La troisième tient en un plan de conférence internationale qui donnerait une dernière chance aux pays à étalon-or euro, étant entendu qu'une telle conférence se distinguerait de toutes celles qui ont été organisées jusqu'ici par le sérieux de son travail.

Toute autre ligne de conduite n'est que temps perdu.

[…] »

 

 

 

John Maynard KEYNES,

Projet de loi sur l'économie, 19 septembre 1931.


Sources : KEYNES : "Sur la monnaie et l'économie"   Payot (pages 78 à 84).

 

 


Écrire commentaire

Commentaires : 7
  • #1

    LaurentL (mardi, 08 janvier 2013 18:37)

    A la première : vive l'écologie pour diminuer la dépendance au pétrole et favoriser le développement des renouvelables.
    A la deuxième : sortir de l'euro pour dévaluer la monnaie ou diminuer les salaires de 30% en restant dans l'euro, je ne suis pas assez calé en économie pour dire si ce ne sont pas deux maux similaires au final. Dans l'opinion, par contre, le problème ne serait certainement pas le même.
    A la troisième, dans les années 1930, une telle conférence était possible, le monde aurait écouté ses "dirigeants". Dans le contexte d'aujourd'hui avec les BRIC suivis de plusieurs émergents qui briguent leur place économique au soleil, d'autres qui ne veulent pas la perdre, je ne peux pas m'arrêter de penser à cet événement tout en souriant malgré moi. C'est comme au poker, l'Europe a encore le plus gros tapis mais les suivants ne sont plus très loin et n'ont plus peur.
    Pourquoi pas en ajouter une quatrième pour la route et rire encore un peu : la dette de l'Etat en France n'est pas loin des 2000M€, les économies des français représentent plus de 10000M€, l'un ne s'est pas constitué sans le contexte de l'autre ces dernières décennies, l'intrication des deux est beaucoup plus profonde qu'on ne voudrait bien l'avouer (postulat qui demanderait quelques recherches avant de pouvoir le "démontrer"...). En 1930, presque tout le monde était ruiné, mais aujourd'hui, suivez mon regard... Avec ça, de vraies marges de manœuvre se dégageraient...

  • #2

    Antoine (samedi, 12 janvier 2013 04:10)

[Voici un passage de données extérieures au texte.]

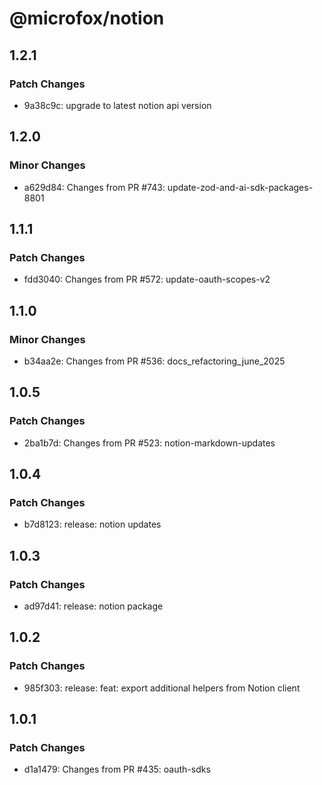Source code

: # @microfox/notion

## 1.2.1

### Patch Changes

- 9a38c9c: upgrade to latest notion api version

## 1.2.0

### Minor Changes

- a629d84: Changes from PR #743: update-zod-and-ai-sdk-packages-8801

## 1.1.1

### Patch Changes

- fdd3040: Changes from PR #572: update-oauth-scopes-v2

## 1.1.0

### Minor Changes

- b34aa2e: Changes from PR #536: docs_refactoring_june_2025

## 1.0.5

### Patch Changes

- 2ba1b7d: Changes from PR #523: notion-markdown-updates

## 1.0.4

### Patch Changes

- b7d8123: release: notion updates

## 1.0.3

### Patch Changes

- ad97d41: release: notion package

## 1.0.2

### Patch Changes

- 985f303: release: feat: export additional helpers from Notion client

## 1.0.1

### Patch Changes

- d1a1479: Changes from PR #435: oauth-sdks
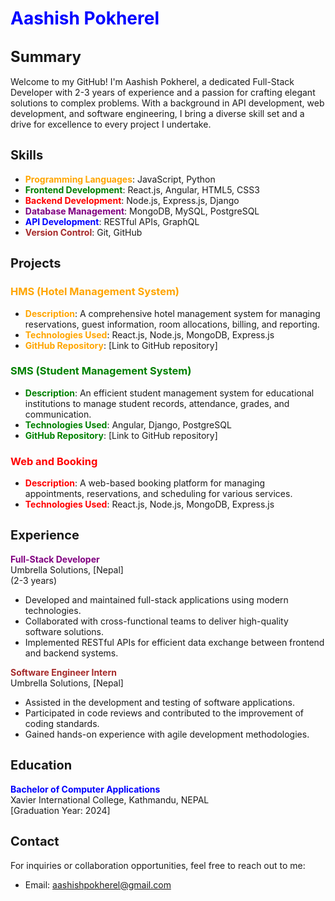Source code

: 


# <span style="color:blue">Aashish Pokherel</span>

## <span style="font-size:24px">Summary</span>

Welcome to my GitHub! I'm Aashish Pokherel, a dedicated Full-Stack Developer with 2-3 years of experience and a passion for crafting elegant solutions to complex problems. With a background in API development, web development, and software engineering, I bring a diverse skill set and a drive for excellence to every project I undertake.

## <span style="font-size:20px">Skills</span>

- **<span style="color:orange">Programming Languages</span>**: JavaScript, Python
- **<span style="color:green">Frontend Development</span>**: React.js, Angular, HTML5, CSS3
- **<span style="color:red">Backend Development</span>**: Node.js, Express.js, Django
- **<span style="color:purple">Database Management</span>**: MongoDB, MySQL, PostgreSQL
- **<span style="color:blue">API Development</span>**: RESTful APIs, GraphQL
- **<span style="color:brown">Version Control</span>**: Git, GitHub

## <span style="font-size:20px">Projects</span>

### <span style="color:orange">HMS (Hotel Management System)</span>

- **<span style="color:orange">Description</span>**: A comprehensive hotel management system for managing reservations, guest information, room allocations, billing, and reporting.
- **<span style="color:orange">Technologies Used</span>**: React.js, Node.js, MongoDB, Express.js
- **<span style="color:orange">GitHub Repository</span>**: [Link to GitHub repository]

### <span style="color:green">SMS (Student Management System)</span>

- **<span style="color:green">Description</span>**: An efficient student management system for educational institutions to manage student records, attendance, grades, and communication.
- **<span style="color:green">Technologies Used</span>**: Angular, Django, PostgreSQL
- **<span style="color:green">GitHub Repository</span>**: [Link to GitHub repository]

### <span style="color:red">Web and Booking</span>

- **<span style="color:red">Description</span>**: A web-based booking platform for managing appointments, reservations, and scheduling for various services.
- **<span style="color:red">Technologies Used</span>**: React.js, Node.js, MongoDB, Express.js

## <span style="font-size:20px">Experience</span>

**<span style="color:purple">Full-Stack Developer</span>**  
Umbrella Solutions, [Nepal]  
(2-3 years)

- Developed and maintained full-stack applications using modern technologies.
- Collaborated with cross-functional teams to deliver high-quality software solutions.
- Implemented RESTful APIs for efficient data exchange between frontend and backend systems.

**<span style="color:brown">Software Engineer Intern</span>**  
Umbrella Solutions, [Nepal]  

- Assisted in the development and testing of software applications.
- Participated in code reviews and contributed to the improvement of coding standards.
- Gained hands-on experience with agile development methodologies.

## <span style="font-size:20px">Education</span>

**<span style="color:blue">Bachelor of Computer Applications</span>**  
Xavier International College, Kathmandu, NEPAL  
[Graduation Year: 2024]

## <span style="font-size:20px">Contact</span>

For inquiries or collaboration opportunities, feel free to reach out to me:
- Email: aashishpokherel@gmail.com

    On a souvent eu des débats la dessus sur www.fans-de-rulersofnations.com
    Vevez voir ;)

  • #3

    Médard de Chardon (lundi, 14 janvier 2013 16:21)

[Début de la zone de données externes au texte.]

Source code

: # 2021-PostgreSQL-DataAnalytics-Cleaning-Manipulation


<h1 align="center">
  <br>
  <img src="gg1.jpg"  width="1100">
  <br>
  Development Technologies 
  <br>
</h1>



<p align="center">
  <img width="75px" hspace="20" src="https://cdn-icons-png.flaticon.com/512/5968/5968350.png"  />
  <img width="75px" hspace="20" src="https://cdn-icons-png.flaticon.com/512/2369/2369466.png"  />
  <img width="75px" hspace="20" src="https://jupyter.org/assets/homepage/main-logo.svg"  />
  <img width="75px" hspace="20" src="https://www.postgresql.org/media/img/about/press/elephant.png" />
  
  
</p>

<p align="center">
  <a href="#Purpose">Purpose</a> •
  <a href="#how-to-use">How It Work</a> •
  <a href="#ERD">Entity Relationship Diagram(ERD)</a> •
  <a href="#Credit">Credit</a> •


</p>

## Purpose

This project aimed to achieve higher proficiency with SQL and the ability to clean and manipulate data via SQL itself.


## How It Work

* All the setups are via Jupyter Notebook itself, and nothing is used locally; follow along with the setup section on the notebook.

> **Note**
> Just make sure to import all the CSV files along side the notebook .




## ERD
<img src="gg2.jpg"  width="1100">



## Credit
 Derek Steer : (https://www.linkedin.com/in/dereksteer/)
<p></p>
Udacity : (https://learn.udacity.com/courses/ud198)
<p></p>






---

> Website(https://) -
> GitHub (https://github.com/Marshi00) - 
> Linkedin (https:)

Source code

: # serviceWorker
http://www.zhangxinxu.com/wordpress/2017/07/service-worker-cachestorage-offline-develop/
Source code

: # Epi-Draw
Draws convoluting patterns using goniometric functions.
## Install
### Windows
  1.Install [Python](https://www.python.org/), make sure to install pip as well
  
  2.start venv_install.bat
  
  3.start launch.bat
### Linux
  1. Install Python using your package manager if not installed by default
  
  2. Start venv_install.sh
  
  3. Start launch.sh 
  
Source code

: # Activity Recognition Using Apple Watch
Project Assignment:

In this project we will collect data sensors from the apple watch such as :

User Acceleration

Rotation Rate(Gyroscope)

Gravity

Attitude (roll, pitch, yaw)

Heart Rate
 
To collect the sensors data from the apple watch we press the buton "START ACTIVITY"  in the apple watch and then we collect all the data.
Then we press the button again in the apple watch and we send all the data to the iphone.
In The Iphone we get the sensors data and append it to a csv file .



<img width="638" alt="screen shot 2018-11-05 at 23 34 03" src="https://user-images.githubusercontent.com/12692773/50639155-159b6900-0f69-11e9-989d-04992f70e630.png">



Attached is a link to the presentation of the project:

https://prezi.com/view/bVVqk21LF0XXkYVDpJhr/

    Nous n'avons à nous partager que les richesses que nous produisons.

    Comme nous ne produisons plus beaucoup de richesses, il ne nous reste plus à nous partager que les tracasseries et les merdoiements de plus en plus complexes de nos fonctionnaires surpayés

  • #4

    LaurentL (mardi, 15 janvier 2013 12:17)

    @Médard : attention, les œillères ne permettent pas de voir tous les murs se rapprocher. Voilà pour une réponse au niveau de la vôtre.

  • #5

    Juicers Reviews (samedi, 20 avril 2013 05:09)

    This article was exactly what I was looking for!

  • #6

    Coach Outlet Online (mardi, 23 avril 2013 05:36)

    Love is not a thing to understand
    Love is not a thing to feel
    Love is not a thing to give and receive
    Love is a thing only to become and eternally be

  • #7

    Karg se (jeudi, 18 juillet 2013 09:54)

    @Laurent
    1- Non l'écologie est un boulet, pas la solution, sortir du pétrole passe par le nucléaire et l'électrification du transport. Les ENR doivent être déployé là où elles sont rentable, pas quand ça amusent les bobos
    2- La dévaluation est bien plus avantageuse que baisser les salaires: le salarié va perdre du pouvoir d'achat pour les produits importés (beaucoup), un petit peu pour les produits locaux contenant des matières premières ou des CI importés, mais son loyer, ses crédits, les services, ses impôts, tout cela ne bougera pas. Il n'y a pas photo, il vaut mieux dévaluer, baisser les salaires de 30% signifie une flopée de faillite des ménages.